Wills returned to New Zealand in 1949, and was employed by the Housing Division of the Ministry of Works in Wellington. Her work included a range of hospital projects. In particular, she worked with Lady Freyberg, the governor general's wife, in the preparation of King George VI's visit to Government House. In total, there were thirty-eight tapestries that were commissioned as dining chairs, displaying coats of arms of cities and towns. These tapestries can still be found in Government House to this day, despite the cancellation of the King's trip. She was promoted to senior architect in 1957, and continued her employment with the Ministry of Works until around 1969.

After retirement, Wills undertook a renovation of a family home, and took part in restoring the St Mary's Church in Blenheim with architect Michael Fowler.

==Personal life==
In the period 1929 to 1935, Wills continued to participate in amateur dance and theatre performances, and also had an active social life.

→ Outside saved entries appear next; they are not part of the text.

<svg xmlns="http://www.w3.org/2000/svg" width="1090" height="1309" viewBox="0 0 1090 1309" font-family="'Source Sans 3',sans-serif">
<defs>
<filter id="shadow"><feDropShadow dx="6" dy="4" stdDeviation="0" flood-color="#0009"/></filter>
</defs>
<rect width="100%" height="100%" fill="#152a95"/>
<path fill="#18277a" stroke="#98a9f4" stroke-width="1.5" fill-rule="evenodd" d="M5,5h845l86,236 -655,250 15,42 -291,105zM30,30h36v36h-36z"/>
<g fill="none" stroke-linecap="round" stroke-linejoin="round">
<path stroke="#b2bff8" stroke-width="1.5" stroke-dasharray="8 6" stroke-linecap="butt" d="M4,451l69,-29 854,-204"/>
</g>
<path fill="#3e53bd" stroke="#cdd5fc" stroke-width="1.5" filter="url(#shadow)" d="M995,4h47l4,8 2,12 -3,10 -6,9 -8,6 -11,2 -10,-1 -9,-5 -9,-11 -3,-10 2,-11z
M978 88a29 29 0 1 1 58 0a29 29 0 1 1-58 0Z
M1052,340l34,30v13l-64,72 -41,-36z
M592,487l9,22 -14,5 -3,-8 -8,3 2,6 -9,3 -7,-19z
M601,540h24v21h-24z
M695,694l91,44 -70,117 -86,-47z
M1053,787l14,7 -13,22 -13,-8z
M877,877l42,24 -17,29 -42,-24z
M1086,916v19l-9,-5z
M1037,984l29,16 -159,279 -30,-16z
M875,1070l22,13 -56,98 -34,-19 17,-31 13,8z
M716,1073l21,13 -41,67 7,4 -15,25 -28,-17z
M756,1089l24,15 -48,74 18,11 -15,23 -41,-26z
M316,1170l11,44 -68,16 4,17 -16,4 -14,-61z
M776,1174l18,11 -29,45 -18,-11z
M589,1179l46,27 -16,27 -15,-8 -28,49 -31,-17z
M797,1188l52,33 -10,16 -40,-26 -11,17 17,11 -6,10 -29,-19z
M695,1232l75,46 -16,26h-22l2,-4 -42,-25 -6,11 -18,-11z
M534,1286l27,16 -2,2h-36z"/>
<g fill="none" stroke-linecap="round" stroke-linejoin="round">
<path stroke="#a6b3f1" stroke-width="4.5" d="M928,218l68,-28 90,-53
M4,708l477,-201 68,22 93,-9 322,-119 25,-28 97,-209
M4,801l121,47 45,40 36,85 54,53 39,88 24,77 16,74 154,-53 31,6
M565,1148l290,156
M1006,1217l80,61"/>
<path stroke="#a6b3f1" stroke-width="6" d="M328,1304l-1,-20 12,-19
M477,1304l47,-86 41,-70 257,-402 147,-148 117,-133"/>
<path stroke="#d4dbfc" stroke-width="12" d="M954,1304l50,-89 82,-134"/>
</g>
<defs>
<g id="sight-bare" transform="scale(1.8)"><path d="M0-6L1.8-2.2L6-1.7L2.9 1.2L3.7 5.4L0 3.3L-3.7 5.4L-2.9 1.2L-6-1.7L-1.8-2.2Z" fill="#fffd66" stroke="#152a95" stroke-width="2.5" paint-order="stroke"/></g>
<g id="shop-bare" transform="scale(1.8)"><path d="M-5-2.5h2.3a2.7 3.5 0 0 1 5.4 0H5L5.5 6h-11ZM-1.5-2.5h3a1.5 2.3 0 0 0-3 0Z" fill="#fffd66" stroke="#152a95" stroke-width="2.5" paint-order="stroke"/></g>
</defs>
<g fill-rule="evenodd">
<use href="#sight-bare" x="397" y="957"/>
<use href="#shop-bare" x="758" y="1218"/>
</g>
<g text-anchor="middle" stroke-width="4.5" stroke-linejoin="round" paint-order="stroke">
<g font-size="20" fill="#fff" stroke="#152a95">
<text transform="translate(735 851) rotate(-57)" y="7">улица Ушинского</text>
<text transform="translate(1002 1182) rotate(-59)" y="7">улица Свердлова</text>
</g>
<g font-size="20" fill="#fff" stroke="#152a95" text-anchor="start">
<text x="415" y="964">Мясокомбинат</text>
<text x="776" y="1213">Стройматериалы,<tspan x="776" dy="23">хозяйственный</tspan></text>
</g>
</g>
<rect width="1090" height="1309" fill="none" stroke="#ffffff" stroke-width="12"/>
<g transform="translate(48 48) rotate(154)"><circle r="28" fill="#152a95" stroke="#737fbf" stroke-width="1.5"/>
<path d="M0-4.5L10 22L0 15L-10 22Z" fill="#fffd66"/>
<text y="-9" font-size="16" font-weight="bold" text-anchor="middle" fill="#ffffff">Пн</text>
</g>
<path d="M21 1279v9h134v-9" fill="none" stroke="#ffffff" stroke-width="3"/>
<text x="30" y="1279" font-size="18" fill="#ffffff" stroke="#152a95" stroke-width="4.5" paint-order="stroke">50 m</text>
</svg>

In 1935, Wills was an office-holder in the Tauranga branch of the League of Nations Union.

Between 1933 and 1936, Wills was involved in the Tauranga Beautifying Society.

In 1936, Wills left Tauranga for London. In 1937, she was presented at Buckingham Palace along with several other New Zealand women.

In 1949, Wills returned to New Zealand to take care of her father, and settled in Wellington.

In 1957, Wills married James Coulthard, but she continued her employment with the Ministry of Works. Although a senior architect, Wills was recorded in the census at the time as either 'spinster', 'housewife' or 'married'. The couple moved to Marlborough during the 1970s; her husband died in 1977. The couple did not have any children.

Wills lived in Blenheim from 1973 until her death on 11 July 2007, aged 96. Her memorial is located at Ōmaka Cemetery, Blenheim, New Zealand. In her will, she left a bequest for public art projects in Marlborough. The Dorothy Coulthard Arts Trust made a grant for a kinetic wind sculpture by New Zealand sculptor Grant Williams that was installed outside the ASB Theatre in Blenheim in 2014.